For six nights during his fourteen-day Caribbean tour, Prince Harry is staying aboard a Royal Fleet Auxiliary boat. According to protocol when a member of the royal family is on board or a senior Naval officer, they are given the Captain’s cabin on the tanker.
The Captain’s quarters aren’t much larger than officers quarters, but a source told The Mirror that staying on the ship reminds the Prince of his days in the British Armed Forces. Prince Harry has been chatting and interacting with the seventy-two crew members. “He is really liking life on board, he took to it immediately and he is enjoying getting to know the crew and talking to everyone he meets. It is a reminder of his days as a serving officer in the Armed Forces.” The royal isn’t living it up with fancy meals or luxury accommodations as some might expect. “He is eating his meals with the team and the officers on the ship, in the mess with the other sailors. It is very traditional fare, a standard English breakfast and good, no frills food for other meals when he is on board.”

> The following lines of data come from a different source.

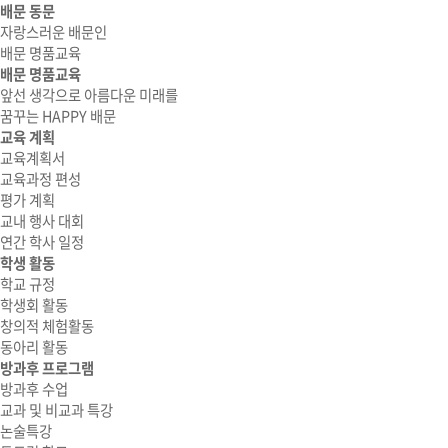
배문 동문
자랑스러운 배문인
배문 명품교육
배문 명품교육
앞선 생각으로 아름다운 미래를
꿈꾸는 HAPPY 배문
교육 계획
교육계획서
교육과정 편성
평가 계획
교내 행사 대회
연간 학사 일정
학생 활동
학교 규정
학생회 활동
창의적 체험활동
동아리 활동
방과후 프로그램
방과후 수업
교과 및 비교과 특강
논술특강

Nor does the former military man expect or demand any special treatment. “The Prince does not get any special treatment and nor would he ever want any from the crew. “He has, though, been given the captain’s cabin, in line with standard protocol when the ship hosts a member of the Royal family or a senior naval figure, and he is incredibly grateful for that.”
Prince Harry left the island of St. Kitts on Wednesday evening. It will take twenty hours for the vessel to ferry him to the next stop on the royal tour, St. Lucia, where he has engagements scheduled for Thursday and Friday.
Whilst on board, everyone is cut off from the mainland; there is no mobile or internet reception, just a radio for emergency and essential communication. This isn’t anything new to the Prince. He spent ten years in the military, some time in Antarctica where communication was sparse, and in Africa where he spent this past summer helping to transport endangered elephants.